While global powers including the European Union and the US may not overtly ally with the Syrian government to fight IS militants in Syria, there is a possibility that countries will put their hands into Assad’s behind closed doors.

"Due to the common threat of ISIS there may be some kind of recognition behind the scenes that you may have to work quietly with your enemy’s enemy," said Gabrielle Rifkind, director Middle East programme at Oxford Research Group told MEE earlier this week.

This advice has also been extended by military advisors to the Israeli government as they see the Assad government as a more secure neighbour than the militant groups.

"It's in the Israeli interests that Assad control the Quneitra Gate again," Kobi Marom a reserve in the Israel army and research associate at the International Institute for Counter-Terrorism in Herzliya told DW News.

'Israelis prefer Assad'

"If you look at the polls today, Israelis prefer Assad when you see the threat of the Islamic radical groups."

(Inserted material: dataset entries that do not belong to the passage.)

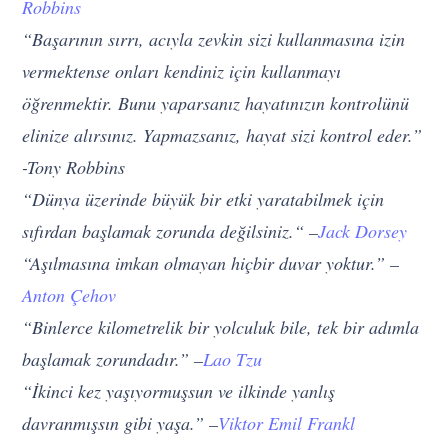
Robbins
“Başarının sırrı, acıyla zevkin sizi kullanmasına izin
vermektense onları kendiniz için kullanmayı
öğrenmektir. Bunu yaparsanız hayatınızın kontrolünü
elinize alırsınız. Yapmazsanız, hayat sizi kontrol eder.”
-Tony Robbins
“Dünya üzerinde büyük bir etki yaratabilmek için
sıfırdan başlamak zorunda değilsiniz.“ –
Jack Dorsey
“Aşılmasına imkan olmayan hiçbir duvar yoktur.” –
Anton Çehov
“Binlerce kilometrelik bir yolculuk bile, tek bir adımla
başlamak zorundadır.” –
Lao Tzu
“İkinci kez yaşıyormuşsun ve ilkinde yanlış
davranmışsın gibi yaşa.” –
Viktor Emil Frankl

According to DW News, Israel has hinted it is coordinating directly with Assad's forces but has avoided saying it outright. Marom suggested Israel had been working with the Syrian regime to coordinate air strikes on Quneitra, the newspaper said.

Senior fellow in the Program on Arab Politics at The Washington Institute, Andrew Tabler believes that although "Israel does not want the Assad regime to tactically win, along its frontier it [Israel] prefers [or] knows the Assad regime.”

On the other hand, "Israel doesn't know the jihadists very well and what their goals are. They are watching very closely," he added. 

The rebels in the Golan Heights include the Nusra Front as well as more moderate groups such as the Free Syrian Army, according to the Syrian Observatory for Human Rights said The Washington Post.

Tabler also confirmed to MEE that the main militant group in the Golan is the Nusra Front.

On the other hand however, there have been conflicting reports regarding the presence of the Islamic State in the Golan region.

"Overall the Israeli position is it prefers a heavier American military footprint in the region. Israel is part of the chorus of ‘weak Obama why isn’t he doing more’, because Israel’s position has always been in that direction," Levy told MEE.

On Wednesday, US President Barack Obama announced extended bombing raids against IS targets in Iraq and authorised them in Syria for the first time. He said the United States would work with regional allies to tackle the threat.

US Secretary of State John Kerry has been a Middle East tour to garner support for an international and regional coalition to fight IS militants. Israel has been actively supportive of the US-led international coalition.